▸ **YOUR TASKS**
a) Rewrite the predicted grades article from "The spokesman added" up to and including "a particular subject.", swapping "credible" for "reliable".
b) Answer these questions from the predicted grades article:
(i) How old is Kinga Szalaj?
(ii) How many out-of-school learners had applications for calculated grades being processed?
(iii) Which party does Donnchadh Ó Laoghaire represent as a TD?

▸ **EXCERPT**

□ □ □ □ □ □ □

Home-schooled Leaving Cert students feel abandoned by predicted grades scheme

‘The only option that they’re giving people like me is to take another year out’

Kinga Szalaj: not eligible for predicted grades because she repeated at home for financial reasons

Kinga Szalaj: not eligible for predicted grades because she repeated at home for financial reasons

 

Kinga Szalaj sat her Leaving Cert last year.While she was happy with her results, she did not have enough points for her dream course – medicine.

The 19 year old opted to repeat the exams this year, choosing to educate herself at home for financial reasons. However, she now fears the year has gone to waste as she will be deemed ineligible for the predicted grade system introduced as a result of exams being cancelled amid the Covid-19 pandemic.

“From the guidelines, I am not eligible for calculated grades. I’m not going to get any predicted grades probably for any of my subjects at this point,” Ms Szalaj said. “I’m extremely disheartened. I worked extremely hard this year and it doesn’t matter. It feels like I wasted a year.”

Kinga watched video lessons online for four subjects she felt she needed assistance with, while the other three were completely self-taught. She decided to repeat in this manner because there was no dedicated repeat programme in the schools near her, and she could not afford private tuition.

She said the way the system had changed was “penalising people like me” and this meant she would most likely have to give up her dream of studying medicine.

“I probably won’t be able to go to college this year at all. If I do, I will have to use the points from last year for courses that I don’t really want. That was the entire reason why I repeated the Leaving Cert,” she said.

“The only option that they’re giving people like me is to take another year out. That would be two years in total, and they’re not giving us any option. I really don’t understand why they’re throwing us under the bus.”

She is not the only young person in this predicament.

Related to tutors

Elijah Thomas Burke, who was home-schooled by family members, is also ineligible for calculated grades because he is related to his tutors.

Section 3 of the calculated grades guide issued by the Department of Education states that “in order to uphold the integrity of the process, it will not be possible, under any circumstances, to accept an estimated mark from a teacher or tutor who is closely related to the student”.

Elijah said the situation has made him feel “worthless” since he could not progress to college at the same time as his school-going peers.

Elijah Thomas Burke: home-schooled by family members and therefore deemed ineligible for predicted grades
Elijah Thomas Burke: home-schooled by family members and therefore deemed ineligible for predicted grades

“It’s quite frustrating. My plans have been completely thrown into disarray. People in the school system, they can move on with their lives and I can’t. I’ve worked hard, I’ve won achievements and now I don’t have a right to predicted grades,” he said.

“I don’t think it’s acceptable. I’ve a constitutional right to education at home and I should have a right to go to university at the same time as everybody else.”

While the criteria are clear, the two students have gone through the process of applying to the Department of Education for calculated grades.

‘Serious injustice’

The department said there were 920 out-of-school learners whose applications for calculated grades were currently being processed to determine their eligibility.

Donnchadh Ó Laoghaire, Sinn Féin TD for Cork South-Central, has raised the issue with Minister for Education Norma Foley.

He is calling for a “bespoke solution” for the people in this situation, which he described as a “serious injustice”.

“These students deserve some form of opportunity,” he said. “Obviously, it’s not possible to run the Leaving Cert just for this small category, but I think there should be some sort of bespoke solution that allows the universities or the examinations commission to evaluate the ability of these students and to be able to offer them a grade on that basis.”

A spokesman for the department said the calculated grades executive office had developed a “comprehensive guide” to calculated grades for out-of-school learners that was “grounded in considerations of objectivity, fairness and equity”.

The spokesman added that despite “every effort” being made, there would be a “small number of cases” where there was “no credible evidence” to support a calculated grade in a particular subject.

□ □ □ □ □ □ □

▸ **SUPPLIED ENTRIES**
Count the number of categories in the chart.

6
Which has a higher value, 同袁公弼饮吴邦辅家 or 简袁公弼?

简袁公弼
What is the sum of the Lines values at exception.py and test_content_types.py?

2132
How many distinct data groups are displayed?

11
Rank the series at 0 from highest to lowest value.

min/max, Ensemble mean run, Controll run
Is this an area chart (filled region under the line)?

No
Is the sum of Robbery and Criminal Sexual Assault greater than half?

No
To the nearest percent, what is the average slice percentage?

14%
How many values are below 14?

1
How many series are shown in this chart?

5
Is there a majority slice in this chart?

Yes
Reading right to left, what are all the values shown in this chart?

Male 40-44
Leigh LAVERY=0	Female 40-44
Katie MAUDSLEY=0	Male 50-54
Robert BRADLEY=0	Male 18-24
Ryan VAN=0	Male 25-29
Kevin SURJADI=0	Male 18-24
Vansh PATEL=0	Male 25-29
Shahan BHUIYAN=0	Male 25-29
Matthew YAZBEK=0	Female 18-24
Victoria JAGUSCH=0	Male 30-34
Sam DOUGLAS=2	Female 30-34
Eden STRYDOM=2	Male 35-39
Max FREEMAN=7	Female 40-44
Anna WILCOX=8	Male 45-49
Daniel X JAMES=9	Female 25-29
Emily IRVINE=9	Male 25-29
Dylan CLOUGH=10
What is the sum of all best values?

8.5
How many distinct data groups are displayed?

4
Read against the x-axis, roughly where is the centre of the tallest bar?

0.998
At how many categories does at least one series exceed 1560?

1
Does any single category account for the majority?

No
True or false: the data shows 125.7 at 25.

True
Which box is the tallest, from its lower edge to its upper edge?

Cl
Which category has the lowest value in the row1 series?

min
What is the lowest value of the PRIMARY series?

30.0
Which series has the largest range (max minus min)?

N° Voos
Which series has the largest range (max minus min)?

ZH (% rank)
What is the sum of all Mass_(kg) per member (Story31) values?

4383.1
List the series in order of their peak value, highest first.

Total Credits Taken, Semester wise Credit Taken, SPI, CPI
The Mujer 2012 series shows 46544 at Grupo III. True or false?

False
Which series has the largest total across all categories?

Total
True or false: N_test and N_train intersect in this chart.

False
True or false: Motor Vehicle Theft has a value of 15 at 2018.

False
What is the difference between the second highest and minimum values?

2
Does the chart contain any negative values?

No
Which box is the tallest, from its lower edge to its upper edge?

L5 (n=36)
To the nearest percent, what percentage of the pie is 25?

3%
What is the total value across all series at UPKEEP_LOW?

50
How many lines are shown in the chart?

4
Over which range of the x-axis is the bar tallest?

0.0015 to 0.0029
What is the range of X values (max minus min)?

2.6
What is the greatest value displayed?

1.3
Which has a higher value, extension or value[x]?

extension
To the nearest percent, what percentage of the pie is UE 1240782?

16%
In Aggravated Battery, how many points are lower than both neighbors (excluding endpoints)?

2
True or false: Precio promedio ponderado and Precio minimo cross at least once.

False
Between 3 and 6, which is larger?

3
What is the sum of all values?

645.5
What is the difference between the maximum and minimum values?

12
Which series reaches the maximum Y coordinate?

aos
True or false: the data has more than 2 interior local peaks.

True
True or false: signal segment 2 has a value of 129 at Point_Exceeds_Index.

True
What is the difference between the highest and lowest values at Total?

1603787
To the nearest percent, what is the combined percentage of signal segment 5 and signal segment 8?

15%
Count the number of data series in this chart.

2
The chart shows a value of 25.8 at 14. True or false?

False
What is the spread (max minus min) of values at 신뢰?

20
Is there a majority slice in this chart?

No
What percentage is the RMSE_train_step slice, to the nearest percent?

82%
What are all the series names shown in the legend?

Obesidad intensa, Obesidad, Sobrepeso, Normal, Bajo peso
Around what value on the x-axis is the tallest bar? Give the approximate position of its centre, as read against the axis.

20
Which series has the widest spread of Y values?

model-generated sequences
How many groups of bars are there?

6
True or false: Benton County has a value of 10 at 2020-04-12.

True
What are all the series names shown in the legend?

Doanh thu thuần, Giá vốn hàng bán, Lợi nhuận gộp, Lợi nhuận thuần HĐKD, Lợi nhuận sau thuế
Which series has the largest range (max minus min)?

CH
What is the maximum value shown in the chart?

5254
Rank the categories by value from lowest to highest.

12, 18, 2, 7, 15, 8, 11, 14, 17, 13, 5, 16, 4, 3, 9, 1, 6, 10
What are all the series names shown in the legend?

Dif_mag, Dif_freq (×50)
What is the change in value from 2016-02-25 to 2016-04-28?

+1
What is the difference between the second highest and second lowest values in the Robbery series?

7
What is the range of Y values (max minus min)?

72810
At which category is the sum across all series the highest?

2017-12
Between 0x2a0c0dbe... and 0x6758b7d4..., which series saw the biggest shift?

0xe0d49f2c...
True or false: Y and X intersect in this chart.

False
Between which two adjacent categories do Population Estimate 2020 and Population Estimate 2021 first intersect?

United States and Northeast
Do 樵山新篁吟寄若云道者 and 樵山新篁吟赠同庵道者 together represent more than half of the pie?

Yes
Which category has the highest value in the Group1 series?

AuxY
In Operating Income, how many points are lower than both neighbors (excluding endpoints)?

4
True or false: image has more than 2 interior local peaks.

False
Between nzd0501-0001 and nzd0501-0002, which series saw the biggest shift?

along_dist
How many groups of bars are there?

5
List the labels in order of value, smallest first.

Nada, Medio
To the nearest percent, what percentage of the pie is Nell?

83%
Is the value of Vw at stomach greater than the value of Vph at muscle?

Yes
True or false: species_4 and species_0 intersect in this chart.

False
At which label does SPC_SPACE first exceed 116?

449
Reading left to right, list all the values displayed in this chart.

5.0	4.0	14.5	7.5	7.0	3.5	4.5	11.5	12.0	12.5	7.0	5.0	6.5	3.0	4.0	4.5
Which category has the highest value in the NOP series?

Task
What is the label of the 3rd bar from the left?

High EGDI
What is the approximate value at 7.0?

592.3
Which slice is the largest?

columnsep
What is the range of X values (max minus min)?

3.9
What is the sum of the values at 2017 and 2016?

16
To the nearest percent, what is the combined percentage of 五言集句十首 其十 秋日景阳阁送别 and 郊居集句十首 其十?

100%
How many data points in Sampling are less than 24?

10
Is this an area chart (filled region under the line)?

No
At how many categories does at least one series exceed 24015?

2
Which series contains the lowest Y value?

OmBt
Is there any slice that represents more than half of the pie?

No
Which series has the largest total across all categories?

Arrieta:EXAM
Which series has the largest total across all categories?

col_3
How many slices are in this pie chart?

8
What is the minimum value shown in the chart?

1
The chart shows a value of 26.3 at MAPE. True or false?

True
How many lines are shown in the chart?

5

□ □ □ □ □ □ □

▸ **SOLUTIONS**
a)
The spokesman added that despite “every effort” being made, there would be a “small number of cases” where there was “no reliable evidence” to support a calculated grade in a particular subject.

b)
(i) 19
(ii) 920
(iii) Sinn Féin